§ Prompt
Copy every entry verbatim and skip the pictures.

[[ Extracted information open ]]

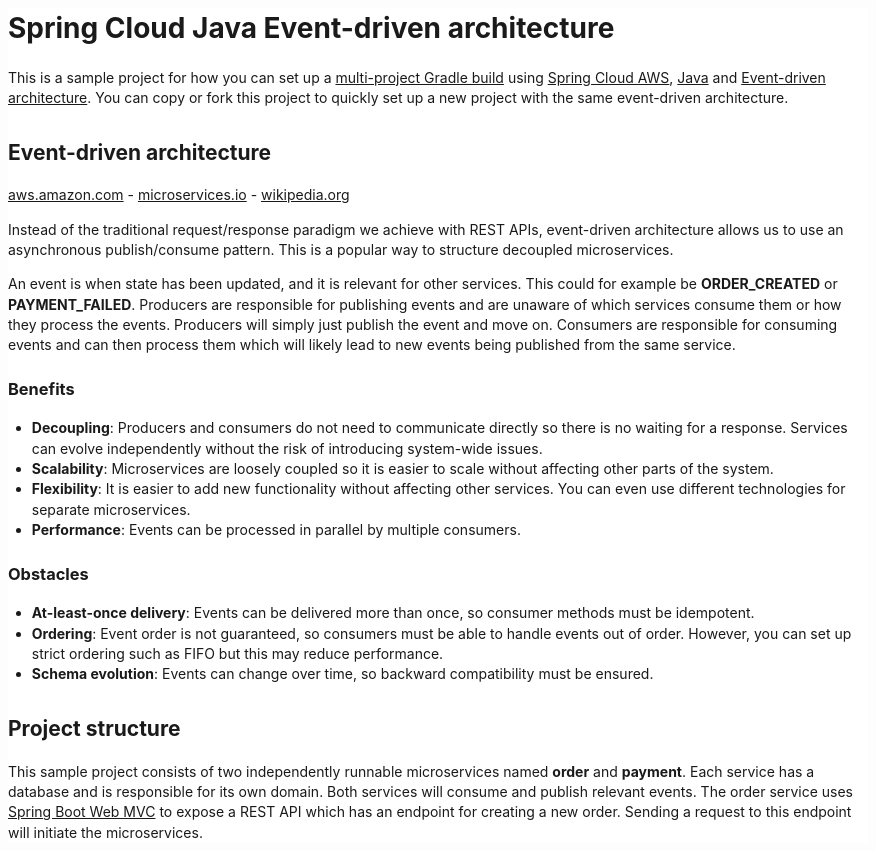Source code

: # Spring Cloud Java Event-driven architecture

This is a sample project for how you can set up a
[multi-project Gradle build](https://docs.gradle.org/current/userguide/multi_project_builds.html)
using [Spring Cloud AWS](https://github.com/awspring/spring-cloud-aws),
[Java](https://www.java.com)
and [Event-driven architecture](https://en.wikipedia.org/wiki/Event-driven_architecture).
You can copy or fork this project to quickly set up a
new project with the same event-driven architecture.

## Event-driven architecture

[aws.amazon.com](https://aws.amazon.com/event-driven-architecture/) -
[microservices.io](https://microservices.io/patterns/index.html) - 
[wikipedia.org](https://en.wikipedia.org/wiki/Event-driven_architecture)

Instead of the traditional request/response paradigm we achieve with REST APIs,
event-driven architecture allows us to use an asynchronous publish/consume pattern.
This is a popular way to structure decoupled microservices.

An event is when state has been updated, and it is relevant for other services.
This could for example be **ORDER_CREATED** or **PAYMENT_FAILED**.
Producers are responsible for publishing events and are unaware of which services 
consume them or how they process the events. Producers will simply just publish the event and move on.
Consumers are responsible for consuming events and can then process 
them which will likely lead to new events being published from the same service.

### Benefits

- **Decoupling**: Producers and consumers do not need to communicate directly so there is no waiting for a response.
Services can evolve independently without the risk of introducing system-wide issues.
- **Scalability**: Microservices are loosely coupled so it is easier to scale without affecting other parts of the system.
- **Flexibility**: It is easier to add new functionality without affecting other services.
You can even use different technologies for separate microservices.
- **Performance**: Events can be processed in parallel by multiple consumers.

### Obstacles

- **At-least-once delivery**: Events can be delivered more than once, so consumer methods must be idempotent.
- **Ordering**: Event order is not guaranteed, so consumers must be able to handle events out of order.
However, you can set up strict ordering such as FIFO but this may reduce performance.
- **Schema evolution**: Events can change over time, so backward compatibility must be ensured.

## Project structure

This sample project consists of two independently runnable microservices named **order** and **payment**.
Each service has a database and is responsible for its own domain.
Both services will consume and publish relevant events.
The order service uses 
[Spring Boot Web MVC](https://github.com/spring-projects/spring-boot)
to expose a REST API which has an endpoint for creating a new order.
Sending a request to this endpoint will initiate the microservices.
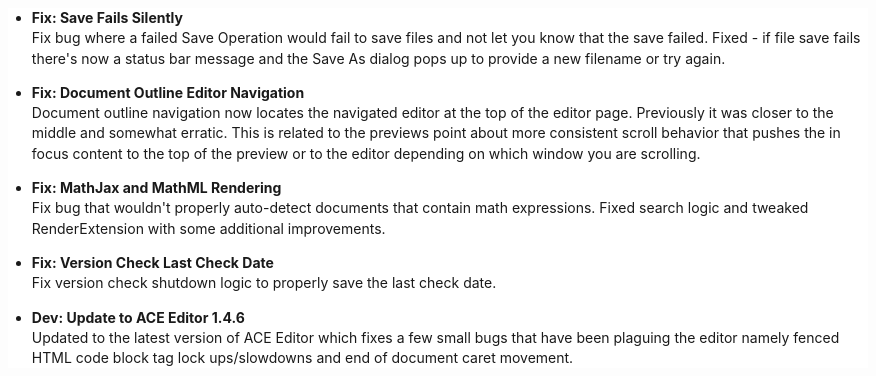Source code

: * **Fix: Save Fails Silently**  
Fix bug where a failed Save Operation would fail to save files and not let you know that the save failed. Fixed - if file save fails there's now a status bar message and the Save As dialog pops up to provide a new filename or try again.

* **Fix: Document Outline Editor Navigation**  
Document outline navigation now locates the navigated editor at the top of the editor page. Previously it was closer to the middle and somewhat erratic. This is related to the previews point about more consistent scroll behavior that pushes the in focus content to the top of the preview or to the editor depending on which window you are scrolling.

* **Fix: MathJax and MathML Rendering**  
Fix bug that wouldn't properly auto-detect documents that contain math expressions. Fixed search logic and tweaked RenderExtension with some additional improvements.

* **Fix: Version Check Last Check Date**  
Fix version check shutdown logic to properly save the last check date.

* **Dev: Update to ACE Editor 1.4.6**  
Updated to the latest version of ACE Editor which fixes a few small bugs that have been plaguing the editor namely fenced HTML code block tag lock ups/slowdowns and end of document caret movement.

[[ Extracted information closed ]]

§ Final answer
Source code

: # Spring Cloud Java Event-driven architecture

This is a sample project for how you can set up a
[multi-project Gradle build](https://docs.gradle.org/current/userguide/multi_project_builds.html)
using [Spring Cloud AWS](https://github.com/awspring/spring-cloud-aws),
[Java](https://www.java.com)
and [Event-driven architecture](https://en.wikipedia.org/wiki/Event-driven_architecture).
You can copy or fork this project to quickly set up a
new project with the same event-driven architecture.

## Event-driven architecture

[aws.amazon.com](https://aws.amazon.com/event-driven-architecture/) -
[microservices.io](https://microservices.io/patterns/index.html) - 
[wikipedia.org](https://en.wikipedia.org/wiki/Event-driven_architecture)

Instead of the traditional request/response paradigm we achieve with REST APIs,
event-driven architecture allows us to use an asynchronous publish/consume pattern.
This is a popular way to structure decoupled microservices.

An event is when state has been updated, and it is relevant for other services.
This could for example be **ORDER_CREATED** or **PAYMENT_FAILED**.
Producers are responsible for publishing events and are unaware of which services 
consume them or how they process the events. Producers will simply just publish the event and move on.
Consumers are responsible for consuming events and can then process 
them which will likely lead to new events being published from the same service.

### Benefits

- **Decoupling**: Producers and consumers do not need to communicate directly so there is no waiting for a response.
Services can evolve independently without the risk of introducing system-wide issues.
- **Scalability**: Microservices are loosely coupled so it is easier to scale without affecting other parts of the system.
- **Flexibility**: It is easier to add new functionality without affecting other services.
You can even use different technologies for separate microservices.
- **Performance**: Events can be processed in parallel by multiple consumers.

### Obstacles

- **At-least-once delivery**: Events can be delivered more than once, so consumer methods must be idempotent.
- **Ordering**: Event order is not guaranteed, so consumers must be able to handle events out of order.
However, you can set up strict ordering such as FIFO but this may reduce performance.
- **Schema evolution**: Events can change over time, so backward compatibility must be ensured.

## Project structure

This sample project consists of two independently runnable microservices named **order** and **payment**.
Each service has a database and is responsible for its own domain.
Both services will consume and publish relevant events.
The order service uses 
[Spring Boot Web MVC](https://github.com/spring-projects/spring-boot)
to expose a REST API which has an endpoint for creating a new order.
Sending a request to this endpoint will initiate the microservices.
Source code

: * **Fix: Save Fails Silently**  
Fix bug where a failed Save Operation would fail to save files and not let you know that the save failed. Fixed - if file save fails there's now a status bar message and the Save As dialog pops up to provide a new filename or try again.

* **Fix: Document Outline Editor Navigation**  
Document outline navigation now locates the navigated editor at the top of the editor page. Previously it was closer to the middle and somewhat erratic. This is related to the previews point about more consistent scroll behavior that pushes the in focus content to the top of the preview or to the editor depending on which window you are scrolling.

* **Fix: MathJax and MathML Rendering**  
Fix bug that wouldn't properly auto-detect documents that contain math expressions. Fixed search logic and tweaked RenderExtension with some additional improvements.

* **Fix: Version Check Last Check Date**  
Fix version check shutdown logic to properly save the last check date.

* **Dev: Update to ACE Editor 1.4.6**  
Updated to the latest version of ACE Editor which fixes a few small bugs that have been plaguing the editor namely fenced HTML code block tag lock ups/slowdowns and end of document caret movement.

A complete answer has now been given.